1. Choose n-grams whose numbers of occurrence across all product titles are at least 5,
2. From all chosen n-grams in (1), choose the longest n-grams in each title and then
a. Extract only the top 2 n-grams in terms of their confidence scores, S*(wj)
b. Across those extracted n-grams, choose n-grams with an average confidence score of at least 0.5 and the maximum confidence score of at least 0.8.
In Figure 8, we showed an example of an n-gram tree for ‘dây’ - a popular term from the Mobile & Gadgets - accessories - cables, chargers & converters sub-category. We would like to emphasize that this tree had already been shortened due to a large number of related terms. The expected outcomes of this sub-section are the product name dictionaries across all product sub-categories.
![](https://careers-static.coccoc.com/2022/11/name2.png)
Figure 8: A shortened n-gram tree for the term ‘dây’.
4. Conclusion
In this blog, we described a framework (1) to detect locations and patterns of product attribute entities, and (2) to build product family trees as well as product dictionaries from a collection of product titles. This framework can be applied not only for product name entities but also for other entities such as product materials or product colors. In general, we proposed an evaluation on the confidence level of an n-gram to be the named entity based on (i) its frequency over title groups and (ii) its average position across every title. In summary, the product name dictionaries obtained from this procedure contribute to the construction of a NER system for product attribute extraction, in both rule-based and machine-learning approaches. We will discuss further these analyses with sample codes and datasets in the future blog.
5. Reference
[1] Yang, S., Lu, Y., Zhao, L., & Gupta, S. (2011). Empirical investigation of customers’ channel extension behavior: Perceptions shift toward the online channel. Computers in Human Behavior, 27(5), 1688-1696.

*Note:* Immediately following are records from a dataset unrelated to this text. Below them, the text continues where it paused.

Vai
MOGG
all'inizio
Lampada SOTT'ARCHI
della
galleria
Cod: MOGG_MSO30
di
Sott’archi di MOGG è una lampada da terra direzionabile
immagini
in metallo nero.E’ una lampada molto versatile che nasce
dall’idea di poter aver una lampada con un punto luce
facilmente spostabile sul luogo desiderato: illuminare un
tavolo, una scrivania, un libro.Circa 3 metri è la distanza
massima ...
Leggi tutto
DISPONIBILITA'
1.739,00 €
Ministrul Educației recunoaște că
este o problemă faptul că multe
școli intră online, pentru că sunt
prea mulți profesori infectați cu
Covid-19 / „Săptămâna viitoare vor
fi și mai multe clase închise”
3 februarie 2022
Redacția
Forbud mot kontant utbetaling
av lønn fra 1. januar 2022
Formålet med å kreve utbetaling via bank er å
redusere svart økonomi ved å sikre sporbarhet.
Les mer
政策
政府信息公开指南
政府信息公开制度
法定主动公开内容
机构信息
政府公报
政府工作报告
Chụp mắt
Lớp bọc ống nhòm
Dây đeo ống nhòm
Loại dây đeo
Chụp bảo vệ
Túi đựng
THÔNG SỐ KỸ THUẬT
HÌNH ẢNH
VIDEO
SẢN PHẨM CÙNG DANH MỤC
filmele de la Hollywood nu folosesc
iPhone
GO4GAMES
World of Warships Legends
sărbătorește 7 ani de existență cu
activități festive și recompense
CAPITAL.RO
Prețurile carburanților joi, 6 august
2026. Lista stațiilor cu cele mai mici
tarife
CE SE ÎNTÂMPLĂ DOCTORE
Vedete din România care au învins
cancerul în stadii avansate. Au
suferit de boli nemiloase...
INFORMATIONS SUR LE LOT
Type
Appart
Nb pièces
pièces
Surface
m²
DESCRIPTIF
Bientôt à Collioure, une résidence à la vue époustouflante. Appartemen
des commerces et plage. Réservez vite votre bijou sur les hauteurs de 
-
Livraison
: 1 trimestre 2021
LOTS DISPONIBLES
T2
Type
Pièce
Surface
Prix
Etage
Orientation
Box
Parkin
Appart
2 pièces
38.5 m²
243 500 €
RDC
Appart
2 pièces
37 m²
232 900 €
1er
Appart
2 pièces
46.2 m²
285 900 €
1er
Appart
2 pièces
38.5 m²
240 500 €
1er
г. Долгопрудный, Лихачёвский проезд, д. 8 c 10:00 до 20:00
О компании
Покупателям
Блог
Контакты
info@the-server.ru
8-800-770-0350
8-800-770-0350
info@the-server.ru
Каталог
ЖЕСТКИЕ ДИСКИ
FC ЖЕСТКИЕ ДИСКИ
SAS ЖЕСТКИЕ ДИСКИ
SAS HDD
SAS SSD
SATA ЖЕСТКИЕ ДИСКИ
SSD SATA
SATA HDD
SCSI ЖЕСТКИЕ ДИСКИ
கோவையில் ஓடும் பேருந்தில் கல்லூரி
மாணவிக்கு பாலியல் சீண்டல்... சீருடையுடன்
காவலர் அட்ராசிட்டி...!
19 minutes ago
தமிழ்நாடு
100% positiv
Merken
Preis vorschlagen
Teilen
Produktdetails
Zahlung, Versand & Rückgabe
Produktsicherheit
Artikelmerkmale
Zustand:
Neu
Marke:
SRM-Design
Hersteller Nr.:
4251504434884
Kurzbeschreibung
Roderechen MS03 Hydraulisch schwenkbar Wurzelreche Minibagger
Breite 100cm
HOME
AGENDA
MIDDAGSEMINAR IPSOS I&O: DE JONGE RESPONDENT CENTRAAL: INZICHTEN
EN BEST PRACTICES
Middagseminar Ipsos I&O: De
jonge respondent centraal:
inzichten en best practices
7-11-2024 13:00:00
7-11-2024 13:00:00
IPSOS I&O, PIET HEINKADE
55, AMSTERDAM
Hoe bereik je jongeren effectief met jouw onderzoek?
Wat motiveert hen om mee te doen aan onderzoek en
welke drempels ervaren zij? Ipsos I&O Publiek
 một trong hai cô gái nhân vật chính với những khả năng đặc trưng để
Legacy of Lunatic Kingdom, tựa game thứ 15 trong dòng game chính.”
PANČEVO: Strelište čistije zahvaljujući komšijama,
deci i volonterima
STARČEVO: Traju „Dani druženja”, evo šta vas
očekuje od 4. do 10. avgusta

[2] Jurafsky, D., & Martin, J. H. (2020). Sequence labeling for parts of speech and named entities. Speech and Language Processing.
[3] Supriya Ghosh, Text Similarity using K-Shingling, Minhashing, and LSH(Locality Sensitive Hashing), https://pub.towardsai.net/text-similarity-using-k-shingling-minhashing-and-lsh-locality-sensitive-hashing-8a60a7aaa9d9
[4] Nguyen, A. L., Liu, W., Khor, K. A., Nanetti, A., & Cheong, S. A. (2022). The emergence of graphene research topics through interactions within and beyond. Quantitative Science Studies, 1-37.